LIMA – Opposition lawmakers introduced a resolution on Thursday in Congress to remove Peruvian President Pedro Pablo Kuczynski from office, citing his links to a corruption scandal centered on Brazilian construction giant Odebrecht.
A total of 28 legislators signed the resolution, Congressman Cesar Villanueva said, adding that the impeachment motion’s backers included members of the right-wing Popular Party, the leftist Broad Front and New Peru parties, the Alliance for Progress, the APRA party and independents.
Last December, a broad coalition of opposition lawmakers presented a bill to declare Kuczynski’s “permanent moral incapacity” due to his failure to disclose payments by Brazilian construction giant Odebrecht to a company he owned.
A vote will be held in the full Congress on the latest impeachment resolution, which would then have to be debated and voted on at another session.
To remove the president from office, 87 of the 130 members of Congress must vote in favor of the motion against Kuczynski, who would be succeeded by First Vice President Martin Vizcarra, who is currently Peru’s ambassador to Canada.
Popular Party lawmakers voted unanimously to approve the motion, opening the way for debate on Kuczynski’s removal from office, said Villanueva, a member of the Alliance for Progress.
As of Wednesday, Villanueva had gathered 24 of the 26 signatures needed to move the motion forward.
The Popular Party, which is led by Keiko Fujimori, daughter of disgraced former President Alberto Fujimori, decided early Thursday to back the motion.
Kuczynski said on Wednesday that he would not resign, arguing there was no reason to do so.

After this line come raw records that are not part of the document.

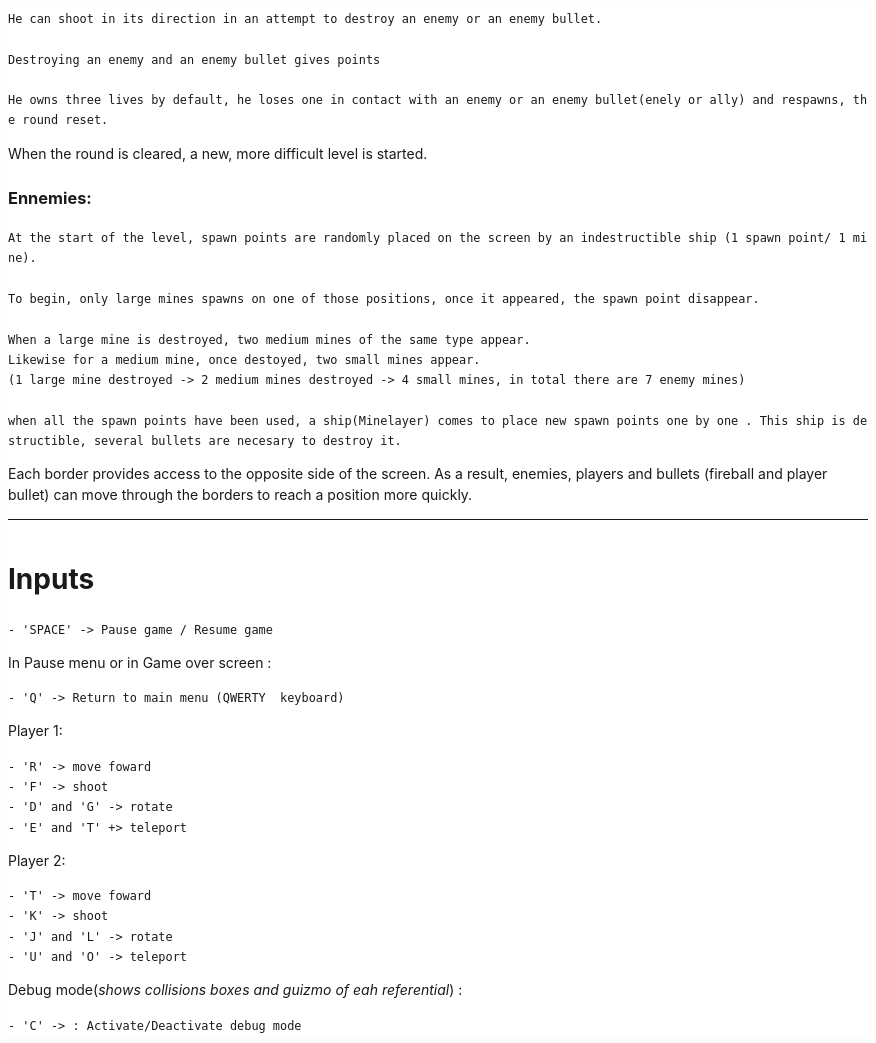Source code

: 	He can shoot in its direction in an attempt to destroy an enemy or an enemy bullet.
	
	Destroying an enemy and an enemy bullet gives points
	
	He owns three lives by default, he loses one in contact with an enemy or an enemy bullet(enely or ally) and respawns, the round reset.

When the round is cleared, a new, more difficult level is started.

### **Ennemies:**

	At the start of the level, spawn points are randomly placed on the screen by an indestructible ship (1 spawn point/ 1 mine).

	To begin, only large mines spawns on one of those positions, once it appeared, the spawn point disappear.

	When a large mine is destroyed, two medium mines of the same type appear.
	Likewise for a medium mine, once destoyed, two small mines appear.
	(1 large mine destroyed -> 2 medium mines destroyed -> 4 small mines, in total there are 7 enemy mines)

	when all the spawn points have been used, a ship(Minelayer) comes to place new spawn points one by one . This ship is destructible, several bullets are necesary to destroy it.


Each border provides access to the opposite side of the screen.
As a result, enemies, players and bullets (fireball and player bullet) can move through the borders to reach a position more quickly.

---
# **Inputs**


	- 'SPACE' -> Pause game / Resume game

In Pause menu or in Game over screen :

	- 'Q' -> Return to main menu (QWERTY  keyboard) 

Player 1:

	- 'R' -> move foward
	- 'F' -> shoot
	- 'D' and 'G' -> rotate
	- 'E' and 'T' +> teleport

Player 2:

	- 'T' -> move foward
	- 'K' -> shoot
	- 'J' and 'L' -> rotate
	- 'U' and 'O' -> teleport	


Debug mode(*shows collisions boxes and guizmo of eah referential*) :

	- 'C' -> : Activate/Deactivate debug mode
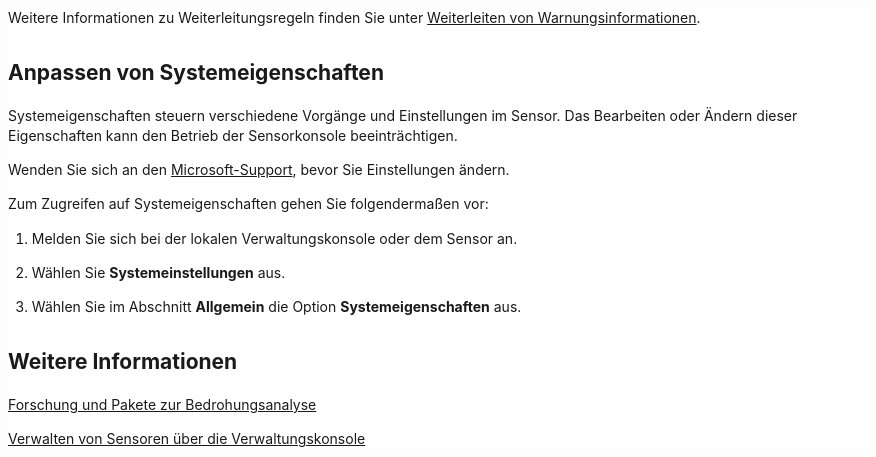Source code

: Weitere Informationen zu Weiterleitungsregeln finden Sie unter [Weiterleiten von Warnungsinformationen](how-to-forward-alert-information-to-partners.md).

## <a name="adjust-system-properties"></a>Anpassen von Systemeigenschaften

Systemeigenschaften steuern verschiedene Vorgänge und Einstellungen im Sensor. Das Bearbeiten oder Ändern dieser Eigenschaften kann den Betrieb der Sensorkonsole beeinträchtigen.

Wenden Sie sich an den [Microsoft-Support](https://support.microsoft.com/), bevor Sie Einstellungen ändern.

Zum Zugreifen auf Systemeigenschaften gehen Sie folgendermaßen vor:

1. Melden Sie sich bei der lokalen Verwaltungskonsole oder dem Sensor an.

2. Wählen Sie **Systemeinstellungen** aus.

3. Wählen Sie im Abschnitt **Allgemein** die Option **Systemeigenschaften** aus.

## <a name="see-also"></a>Weitere Informationen

[Forschung und Pakete zur Bedrohungsanalyse](how-to-work-with-threat-intelligence-packages.md)

[Verwalten von Sensoren über die Verwaltungskonsole](how-to-manage-sensors-from-the-on-premises-management-console.md)
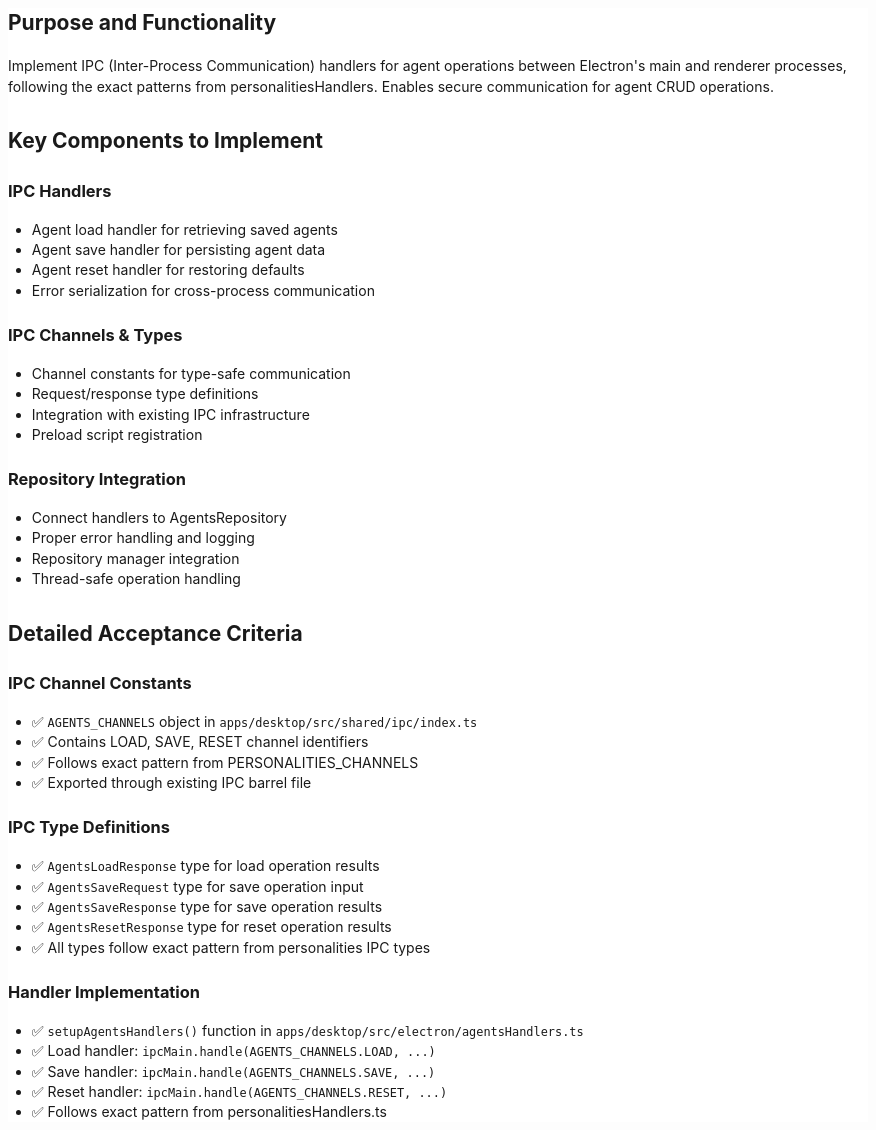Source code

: 
## Purpose and Functionality

Implement IPC (Inter-Process Communication) handlers for agent operations between Electron's main and renderer processes, following the exact patterns from personalitiesHandlers. Enables secure communication for agent CRUD operations.

## Key Components to Implement

### IPC Handlers

- Agent load handler for retrieving saved agents
- Agent save handler for persisting agent data
- Agent reset handler for restoring defaults
- Error serialization for cross-process communication

### IPC Channels & Types

- Channel constants for type-safe communication
- Request/response type definitions
- Integration with existing IPC infrastructure
- Preload script registration

### Repository Integration

- Connect handlers to AgentsRepository
- Proper error handling and logging
- Repository manager integration
- Thread-safe operation handling

## Detailed Acceptance Criteria

### IPC Channel Constants

- ✅ `AGENTS_CHANNELS` object in `apps/desktop/src/shared/ipc/index.ts`
- ✅ Contains LOAD, SAVE, RESET channel identifiers
- ✅ Follows exact pattern from PERSONALITIES_CHANNELS
- ✅ Exported through existing IPC barrel file

### IPC Type Definitions

- ✅ `AgentsLoadResponse` type for load operation results
- ✅ `AgentsSaveRequest` type for save operation input
- ✅ `AgentsSaveResponse` type for save operation results
- ✅ `AgentsResetResponse` type for reset operation results
- ✅ All types follow exact pattern from personalities IPC types

### Handler Implementation

- ✅ `setupAgentsHandlers()` function in `apps/desktop/src/electron/agentsHandlers.ts`
- ✅ Load handler: `ipcMain.handle(AGENTS_CHANNELS.LOAD, ...)`
- ✅ Save handler: `ipcMain.handle(AGENTS_CHANNELS.SAVE, ...)`
- ✅ Reset handler: `ipcMain.handle(AGENTS_CHANNELS.RESET, ...)`
- ✅ Follows exact pattern from personalitiesHandlers.ts
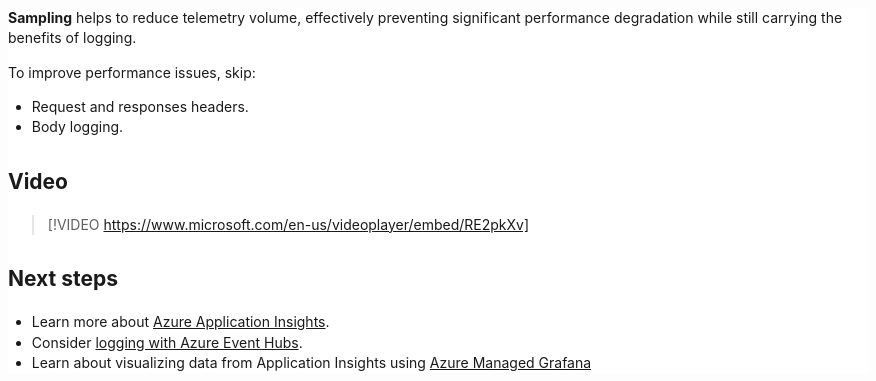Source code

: **Sampling** helps to reduce telemetry volume, effectively preventing significant performance degradation while still carrying the benefits of logging.

To improve performance issues, skip:
* Request and responses headers.
* Body logging.

## Video

> [!VIDEO https://www.microsoft.com/en-us/videoplayer/embed/RE2pkXv]
>
>

## Next steps

+ Learn more about [Azure Application Insights](/azure/application-insights/).
+ Consider [logging with Azure Event Hubs](api-management-howto-log-event-hubs.md).
+ Learn about visualizing data from Application Insights using [Azure Managed Grafana](visualize-using-managed-grafana-dashboard.md)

On Dec. 14, Kuczynski delivered an address to the nation in which he denied any wrongdoing and vowed to fight legislative efforts to force him out of office.
In a letter published on Dec. 16 by Peruvian daily La Republica, Odebrecht said the more than decade-old payments it made to Kuczynski’s company when he was a Cabinet minister were within the bounds of the law.
Odebrecht revealed it paid more than $782,000 to Westfield Capital for consulting services between 2004-2007, a period in which Kuczynski served as then-President Alejandro Toledo’s prime minister and economy minister.
Kuczynski has acknowledged being the owner of Westfield but said his friend and business partner, Chilean businessman Gerardo Sepulveda, was managing the company’s contracts at the time.
The president has also admitted that after his time as a Cabinet minister he worked for another company – Sepulveda-owned First Capital – as a consultant on an Odebrecht project.